## Task objective:
In the entries that follow, find the line containing "Το καλάθι είναι άδειο" and the line containing "தேவாவும் பிரபாவும் த. தே. கூ வும்!…", then copy exactly everything from the first through the second except the pictures.
------------
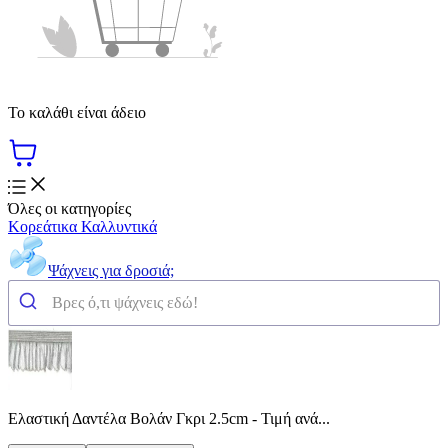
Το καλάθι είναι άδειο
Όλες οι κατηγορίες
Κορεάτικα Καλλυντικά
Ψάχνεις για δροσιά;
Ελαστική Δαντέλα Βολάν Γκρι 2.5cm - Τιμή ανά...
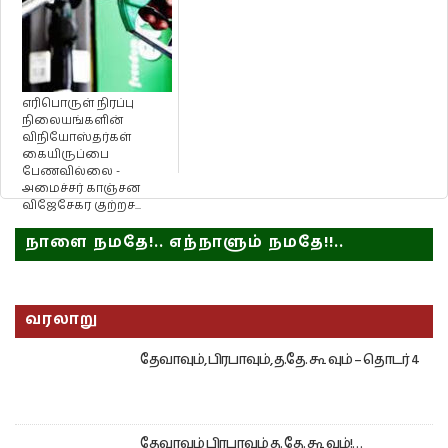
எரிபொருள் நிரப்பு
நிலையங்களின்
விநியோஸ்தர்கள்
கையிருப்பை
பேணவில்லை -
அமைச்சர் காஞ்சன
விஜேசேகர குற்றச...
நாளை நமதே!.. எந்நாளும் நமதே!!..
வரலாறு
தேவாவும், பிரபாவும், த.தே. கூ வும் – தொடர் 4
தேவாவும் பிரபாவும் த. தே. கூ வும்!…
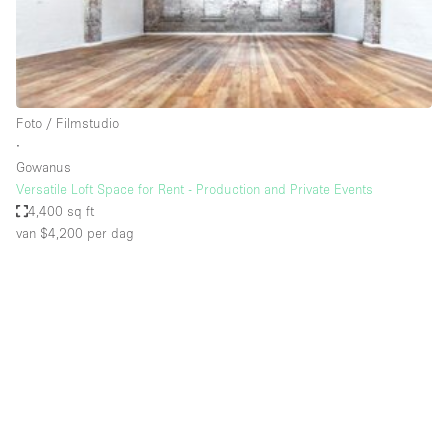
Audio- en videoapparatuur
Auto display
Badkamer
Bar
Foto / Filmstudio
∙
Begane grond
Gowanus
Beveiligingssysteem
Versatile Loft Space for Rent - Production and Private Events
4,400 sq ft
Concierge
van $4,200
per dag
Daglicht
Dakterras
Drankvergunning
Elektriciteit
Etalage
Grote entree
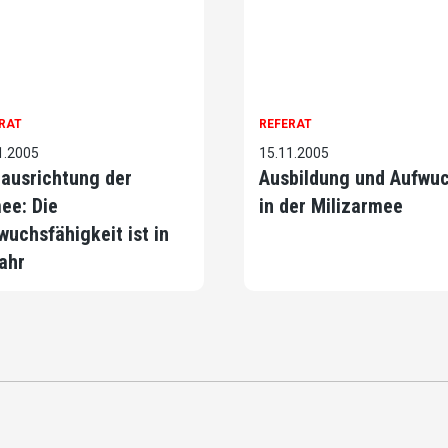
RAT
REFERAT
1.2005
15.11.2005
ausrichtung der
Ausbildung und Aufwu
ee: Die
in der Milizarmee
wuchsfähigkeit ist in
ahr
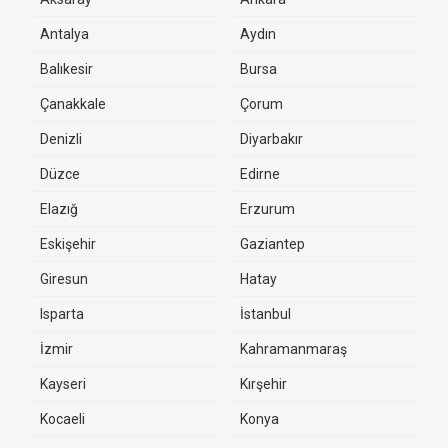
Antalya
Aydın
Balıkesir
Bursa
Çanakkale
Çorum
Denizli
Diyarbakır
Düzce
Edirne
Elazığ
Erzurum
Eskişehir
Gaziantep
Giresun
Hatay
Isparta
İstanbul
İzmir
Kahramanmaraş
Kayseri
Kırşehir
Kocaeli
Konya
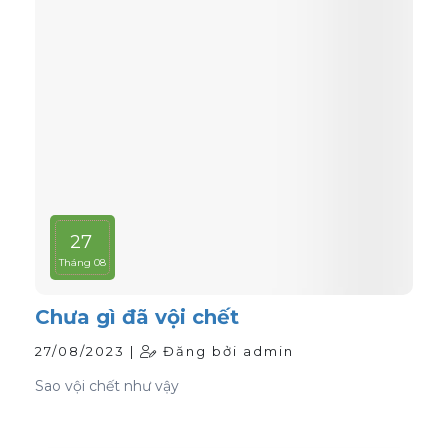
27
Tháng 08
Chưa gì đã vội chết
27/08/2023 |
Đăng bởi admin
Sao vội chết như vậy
------------
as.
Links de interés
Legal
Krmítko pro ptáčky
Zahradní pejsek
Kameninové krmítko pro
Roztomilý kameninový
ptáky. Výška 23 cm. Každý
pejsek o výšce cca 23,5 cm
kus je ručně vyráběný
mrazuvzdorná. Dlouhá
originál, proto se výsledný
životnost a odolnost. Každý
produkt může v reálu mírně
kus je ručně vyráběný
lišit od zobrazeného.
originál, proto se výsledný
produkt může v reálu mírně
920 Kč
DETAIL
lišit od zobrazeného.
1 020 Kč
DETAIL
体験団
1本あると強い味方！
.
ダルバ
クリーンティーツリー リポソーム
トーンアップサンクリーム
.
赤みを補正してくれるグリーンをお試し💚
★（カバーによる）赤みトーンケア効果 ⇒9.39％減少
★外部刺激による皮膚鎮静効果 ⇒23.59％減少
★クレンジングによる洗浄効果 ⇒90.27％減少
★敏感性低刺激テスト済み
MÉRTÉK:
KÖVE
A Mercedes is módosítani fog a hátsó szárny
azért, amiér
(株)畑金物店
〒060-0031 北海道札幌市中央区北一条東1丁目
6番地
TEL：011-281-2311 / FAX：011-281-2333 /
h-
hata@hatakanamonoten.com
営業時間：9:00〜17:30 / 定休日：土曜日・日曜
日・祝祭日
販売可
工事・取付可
------------
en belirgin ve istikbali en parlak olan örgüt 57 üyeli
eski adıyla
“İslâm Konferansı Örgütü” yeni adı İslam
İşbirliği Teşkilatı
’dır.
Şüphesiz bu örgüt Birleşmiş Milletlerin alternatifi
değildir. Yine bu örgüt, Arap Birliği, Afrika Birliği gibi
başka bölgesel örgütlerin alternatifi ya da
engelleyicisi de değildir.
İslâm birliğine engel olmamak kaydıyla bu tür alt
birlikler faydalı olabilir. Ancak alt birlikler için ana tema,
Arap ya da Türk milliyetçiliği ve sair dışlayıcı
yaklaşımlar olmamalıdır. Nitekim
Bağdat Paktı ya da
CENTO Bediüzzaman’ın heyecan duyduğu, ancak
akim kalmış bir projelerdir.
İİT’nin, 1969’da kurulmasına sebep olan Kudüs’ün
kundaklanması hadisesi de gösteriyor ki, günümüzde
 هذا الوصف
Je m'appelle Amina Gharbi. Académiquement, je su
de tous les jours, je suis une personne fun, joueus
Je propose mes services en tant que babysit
------------
## Answer to the problem:
Το καλάθι είναι άδειο
Όλες οι κατηγορίες
Κορεάτικα Καλλυντικά
Ψάχνεις για δροσιά;
Ελαστική Δαντέλα Βολάν Γκρι 2.5cm - Τιμή ανά...
எரிபொருள் நிரப்பு
நிலையங்களின்
விநியோஸ்தர்கள்
கையிருப்பை
பேணவில்லை -
அமைச்சர் காஞ்சன
விஜேசேகர குற்றச...
நாளை நமதே!.. எந்நாளும் நமதே!!..
வரலாறு
தேவாவும், பிரபாவும், த.தே. கூ வும் – தொடர் 4
தேவாவும் பிரபாவும் த. தே. கூ வும்!…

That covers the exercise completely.